As Rust hunts the killer through the bizarre backwoods labyrinth that is Carcosa, the man sees and says things he shouldn’t be capable of, an unsettling stretch that ends in Rust getting a brief glimpse of the cosmic void. In the end, though, the killer is mortal. Was he taking orders from a higher power, or was Rust’s chemically-addled brain just hallucinating again?

We never find out, nor do we learn the full extent or purpose of the murderous cabal. The loose ends disappointed some viewers, but they’re a strength of True Detective’s take on cosmic horror. Rust and Marty caught a tiny glimpse of something strange and terrifying, and now they have to live with it.

Some fans also objected to Rust seeing a glimmer of optimism after eight hours of dire philosophizing, but as Bloody Disgusting pointed out, that upbeat ending is true to both Chambers’ work and Rust himself, who, despite all his lectures on life’s pointlessness, never stopped trying to catch the killer. That careful balance between horror and awe is perhaps True Detective’s most impressive accomplishment.

Either way, it’s a bad sign when you find this in the suspect’s lair.

HBO

It’s been chasing that high ever since. After Season 1 director Cary Joji Fukunaga moved on, creator and writer Nic Pizzolatto struggled to click with his new collaborators in Season 2, while the fine but conventional Season 3 saw HBO insist Pizzolatto work with other writers, moving True Detective even further away from its weird auteur roots.

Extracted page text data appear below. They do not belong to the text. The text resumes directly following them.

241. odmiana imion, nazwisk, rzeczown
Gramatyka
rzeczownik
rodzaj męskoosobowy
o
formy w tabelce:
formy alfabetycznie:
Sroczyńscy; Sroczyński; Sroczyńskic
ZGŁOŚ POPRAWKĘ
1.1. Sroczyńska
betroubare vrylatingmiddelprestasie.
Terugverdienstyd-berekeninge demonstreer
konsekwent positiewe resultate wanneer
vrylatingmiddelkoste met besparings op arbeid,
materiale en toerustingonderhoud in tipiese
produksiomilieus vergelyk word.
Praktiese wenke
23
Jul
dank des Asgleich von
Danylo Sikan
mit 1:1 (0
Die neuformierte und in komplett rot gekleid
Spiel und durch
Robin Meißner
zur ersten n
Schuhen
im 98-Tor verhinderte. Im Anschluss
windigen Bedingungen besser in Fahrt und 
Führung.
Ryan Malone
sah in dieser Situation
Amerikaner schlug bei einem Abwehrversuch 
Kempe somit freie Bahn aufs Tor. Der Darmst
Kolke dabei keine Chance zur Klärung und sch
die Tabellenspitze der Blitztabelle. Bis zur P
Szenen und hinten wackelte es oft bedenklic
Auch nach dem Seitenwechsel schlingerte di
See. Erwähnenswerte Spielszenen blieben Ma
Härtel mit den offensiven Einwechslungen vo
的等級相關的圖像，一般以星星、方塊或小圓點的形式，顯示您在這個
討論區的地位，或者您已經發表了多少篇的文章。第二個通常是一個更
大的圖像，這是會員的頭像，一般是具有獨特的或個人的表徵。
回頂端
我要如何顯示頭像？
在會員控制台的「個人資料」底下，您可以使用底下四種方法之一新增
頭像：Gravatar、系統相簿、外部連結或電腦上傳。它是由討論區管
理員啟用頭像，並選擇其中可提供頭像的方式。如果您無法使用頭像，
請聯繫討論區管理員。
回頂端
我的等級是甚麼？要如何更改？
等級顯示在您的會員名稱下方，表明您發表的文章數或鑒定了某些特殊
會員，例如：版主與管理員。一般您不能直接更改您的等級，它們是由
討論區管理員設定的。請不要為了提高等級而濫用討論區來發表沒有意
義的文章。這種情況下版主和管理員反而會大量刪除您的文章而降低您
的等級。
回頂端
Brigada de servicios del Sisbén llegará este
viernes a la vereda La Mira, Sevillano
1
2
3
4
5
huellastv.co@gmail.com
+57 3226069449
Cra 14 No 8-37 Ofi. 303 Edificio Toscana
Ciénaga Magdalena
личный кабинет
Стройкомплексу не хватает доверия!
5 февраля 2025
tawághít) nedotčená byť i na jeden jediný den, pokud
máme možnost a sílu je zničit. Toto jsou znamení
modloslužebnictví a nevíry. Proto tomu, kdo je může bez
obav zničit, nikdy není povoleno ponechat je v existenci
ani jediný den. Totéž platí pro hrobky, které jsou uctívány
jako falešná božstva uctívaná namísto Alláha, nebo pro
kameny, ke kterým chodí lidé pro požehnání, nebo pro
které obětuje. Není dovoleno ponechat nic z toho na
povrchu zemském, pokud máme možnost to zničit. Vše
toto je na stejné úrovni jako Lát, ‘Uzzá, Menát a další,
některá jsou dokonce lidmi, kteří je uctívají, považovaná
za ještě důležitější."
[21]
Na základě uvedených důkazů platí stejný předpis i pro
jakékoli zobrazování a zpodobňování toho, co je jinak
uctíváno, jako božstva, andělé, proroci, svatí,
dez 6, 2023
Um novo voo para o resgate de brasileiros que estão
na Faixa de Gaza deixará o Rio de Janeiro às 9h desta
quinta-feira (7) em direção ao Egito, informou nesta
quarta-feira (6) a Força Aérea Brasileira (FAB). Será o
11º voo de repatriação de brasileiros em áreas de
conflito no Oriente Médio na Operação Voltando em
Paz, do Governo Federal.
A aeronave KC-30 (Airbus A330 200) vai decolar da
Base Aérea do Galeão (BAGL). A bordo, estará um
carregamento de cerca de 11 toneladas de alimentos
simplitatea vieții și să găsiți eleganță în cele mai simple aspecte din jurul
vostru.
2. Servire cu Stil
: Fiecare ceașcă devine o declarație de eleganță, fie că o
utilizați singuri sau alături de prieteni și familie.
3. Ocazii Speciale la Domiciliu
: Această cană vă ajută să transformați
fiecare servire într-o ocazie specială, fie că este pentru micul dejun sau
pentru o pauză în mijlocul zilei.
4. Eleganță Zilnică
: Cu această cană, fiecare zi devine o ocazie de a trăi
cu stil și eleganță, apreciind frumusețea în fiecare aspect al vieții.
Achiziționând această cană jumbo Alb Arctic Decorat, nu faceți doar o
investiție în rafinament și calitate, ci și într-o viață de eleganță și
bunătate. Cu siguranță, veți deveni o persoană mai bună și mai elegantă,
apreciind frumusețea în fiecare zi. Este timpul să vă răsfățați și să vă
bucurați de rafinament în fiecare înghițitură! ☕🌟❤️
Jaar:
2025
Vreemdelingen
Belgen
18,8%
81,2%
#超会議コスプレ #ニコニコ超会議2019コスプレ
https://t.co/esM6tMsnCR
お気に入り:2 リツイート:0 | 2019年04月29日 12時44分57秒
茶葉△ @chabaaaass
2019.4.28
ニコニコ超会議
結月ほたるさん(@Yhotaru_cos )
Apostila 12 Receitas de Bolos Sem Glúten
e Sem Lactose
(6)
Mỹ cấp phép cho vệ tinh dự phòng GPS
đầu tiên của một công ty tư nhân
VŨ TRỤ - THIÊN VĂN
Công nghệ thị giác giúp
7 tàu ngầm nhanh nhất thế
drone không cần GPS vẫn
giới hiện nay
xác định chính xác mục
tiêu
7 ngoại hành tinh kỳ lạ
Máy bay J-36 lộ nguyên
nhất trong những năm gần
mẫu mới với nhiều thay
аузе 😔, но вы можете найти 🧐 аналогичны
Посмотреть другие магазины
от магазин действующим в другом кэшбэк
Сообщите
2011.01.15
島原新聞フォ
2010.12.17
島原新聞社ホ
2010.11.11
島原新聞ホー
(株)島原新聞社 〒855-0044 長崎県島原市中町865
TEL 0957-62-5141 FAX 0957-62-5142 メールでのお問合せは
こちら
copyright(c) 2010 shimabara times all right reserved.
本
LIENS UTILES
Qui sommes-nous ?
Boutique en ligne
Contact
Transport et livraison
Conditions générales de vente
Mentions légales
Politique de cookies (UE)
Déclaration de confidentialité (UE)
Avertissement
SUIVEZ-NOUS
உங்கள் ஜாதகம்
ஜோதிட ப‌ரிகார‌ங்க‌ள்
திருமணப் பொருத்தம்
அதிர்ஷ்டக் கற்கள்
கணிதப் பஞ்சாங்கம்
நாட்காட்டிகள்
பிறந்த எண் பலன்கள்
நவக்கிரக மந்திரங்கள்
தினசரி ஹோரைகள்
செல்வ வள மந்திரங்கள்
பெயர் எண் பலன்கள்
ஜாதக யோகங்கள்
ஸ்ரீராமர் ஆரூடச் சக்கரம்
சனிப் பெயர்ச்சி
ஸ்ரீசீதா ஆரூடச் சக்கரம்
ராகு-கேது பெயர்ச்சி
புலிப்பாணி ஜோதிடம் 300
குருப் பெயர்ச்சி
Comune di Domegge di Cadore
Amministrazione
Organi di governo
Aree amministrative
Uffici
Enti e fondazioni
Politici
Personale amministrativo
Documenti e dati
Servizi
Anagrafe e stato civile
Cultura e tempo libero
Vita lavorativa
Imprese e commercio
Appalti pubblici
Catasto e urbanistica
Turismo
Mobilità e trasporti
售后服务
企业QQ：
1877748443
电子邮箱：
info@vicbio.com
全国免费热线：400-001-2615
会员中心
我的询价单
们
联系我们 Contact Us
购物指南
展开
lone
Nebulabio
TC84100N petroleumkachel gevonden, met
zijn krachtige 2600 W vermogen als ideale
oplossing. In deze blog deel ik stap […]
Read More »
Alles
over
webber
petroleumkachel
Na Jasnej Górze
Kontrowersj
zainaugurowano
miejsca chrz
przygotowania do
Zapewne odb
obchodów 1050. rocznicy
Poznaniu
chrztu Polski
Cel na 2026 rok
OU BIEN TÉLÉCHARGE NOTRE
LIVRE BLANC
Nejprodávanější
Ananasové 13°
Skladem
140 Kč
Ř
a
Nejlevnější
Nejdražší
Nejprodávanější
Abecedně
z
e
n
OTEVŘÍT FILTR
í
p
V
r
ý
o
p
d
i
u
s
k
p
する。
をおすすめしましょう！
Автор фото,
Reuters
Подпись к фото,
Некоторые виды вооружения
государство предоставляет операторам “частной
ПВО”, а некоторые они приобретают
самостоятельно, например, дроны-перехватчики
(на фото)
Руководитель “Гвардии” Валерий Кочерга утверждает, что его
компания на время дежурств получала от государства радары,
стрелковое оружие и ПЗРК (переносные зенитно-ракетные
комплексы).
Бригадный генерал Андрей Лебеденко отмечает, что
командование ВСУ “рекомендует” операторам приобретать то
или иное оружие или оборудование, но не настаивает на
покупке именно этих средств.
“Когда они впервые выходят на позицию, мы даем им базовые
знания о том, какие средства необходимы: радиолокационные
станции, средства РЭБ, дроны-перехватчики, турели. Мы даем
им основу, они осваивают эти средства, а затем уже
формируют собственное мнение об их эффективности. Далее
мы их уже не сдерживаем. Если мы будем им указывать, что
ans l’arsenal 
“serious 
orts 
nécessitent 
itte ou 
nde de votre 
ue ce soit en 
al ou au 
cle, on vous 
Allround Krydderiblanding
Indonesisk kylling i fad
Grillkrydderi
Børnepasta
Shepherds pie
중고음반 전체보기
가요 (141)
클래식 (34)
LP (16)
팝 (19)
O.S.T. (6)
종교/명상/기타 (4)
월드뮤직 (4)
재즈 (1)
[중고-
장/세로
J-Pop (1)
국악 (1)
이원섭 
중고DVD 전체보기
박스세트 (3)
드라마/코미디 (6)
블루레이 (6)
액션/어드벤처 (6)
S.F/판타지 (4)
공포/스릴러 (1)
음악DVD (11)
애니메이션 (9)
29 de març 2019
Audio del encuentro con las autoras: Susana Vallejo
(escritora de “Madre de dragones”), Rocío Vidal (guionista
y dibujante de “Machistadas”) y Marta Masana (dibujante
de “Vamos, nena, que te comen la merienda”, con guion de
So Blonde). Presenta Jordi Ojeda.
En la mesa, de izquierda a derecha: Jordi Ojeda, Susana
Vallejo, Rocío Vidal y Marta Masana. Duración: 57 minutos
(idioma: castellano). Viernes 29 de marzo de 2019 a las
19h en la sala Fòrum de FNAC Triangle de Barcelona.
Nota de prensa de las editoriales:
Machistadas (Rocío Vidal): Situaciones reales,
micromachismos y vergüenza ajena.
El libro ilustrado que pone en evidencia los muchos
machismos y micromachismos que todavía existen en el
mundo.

After True Detective’s second and third seasons excised the touches of cosmic horror that had been carefully woven into Season 1, True Detective: Night Country was called a return to form for HBO’s detective franchise. Night Country had its moments, but felt more like an unusually grisly X-Files episode. The connections it teased to Season 1 — commentary on its hyper-masculine worldview at best, empty franchise building at worst — never paid off, as the ending abruptly and unconvincingly switched gears to, as Vox’s Aja Romano called it, “a hamfisted Me Too revenge plot.” Its approach to horror was jump scares and creepy music, not hints that we’re all just tricking ourselves into shambling through an indifferent universe.

Issa López conceived of Night Country as a standalone series before it was crammed into the Detective-verse, and trying to be what it was never envisioned as exposed its cracks. Now, a decade later, cosmic horror continues to be an underserved genre. It’s niche, and it’s difficult to make scary without being vague or dour. But the blueprint is still there, for anyone willing to go back down the spiral.